_Directive_: As you restate the entries, keep every word intact and leave out whatever images they hold.

_Extracted material_:
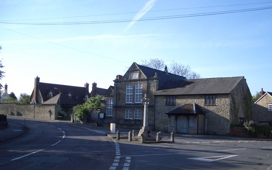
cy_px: 112
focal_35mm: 41
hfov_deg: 48.1
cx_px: 149
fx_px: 304
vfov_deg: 31.0
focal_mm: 5.8
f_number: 2.6
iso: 50
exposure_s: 1/640
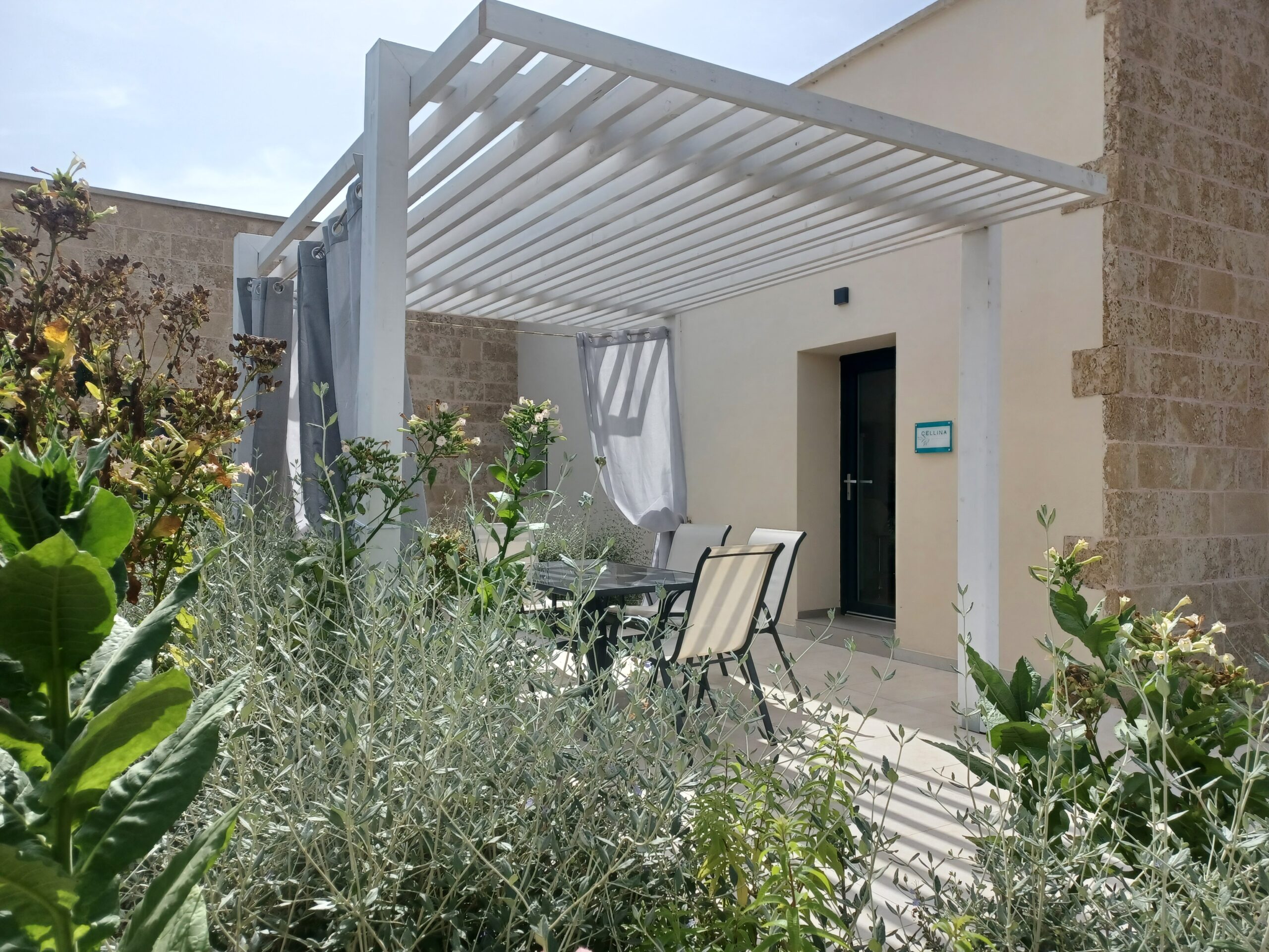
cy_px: 476
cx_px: 634
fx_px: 916
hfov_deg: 69.4
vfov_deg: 54.9
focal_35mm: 25
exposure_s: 1/683
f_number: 1.8
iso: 40
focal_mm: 4.6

_Answer_:
cy_px: 112
focal_35mm: 41
hfov_deg: 48.1
cx_px: 149
fx_px: 304
vfov_deg: 31.0
focal_mm: 5.8
f_number: 2.6
iso: 50
exposure_s: 1/640
cy_px: 476
cx_px: 634
fx_px: 916
hfov_deg: 69.4
vfov_deg: 54.9
focal_35mm: 25
exposure_s: 1/683
f_number: 1.8
iso: 40
focal_mm: 4.6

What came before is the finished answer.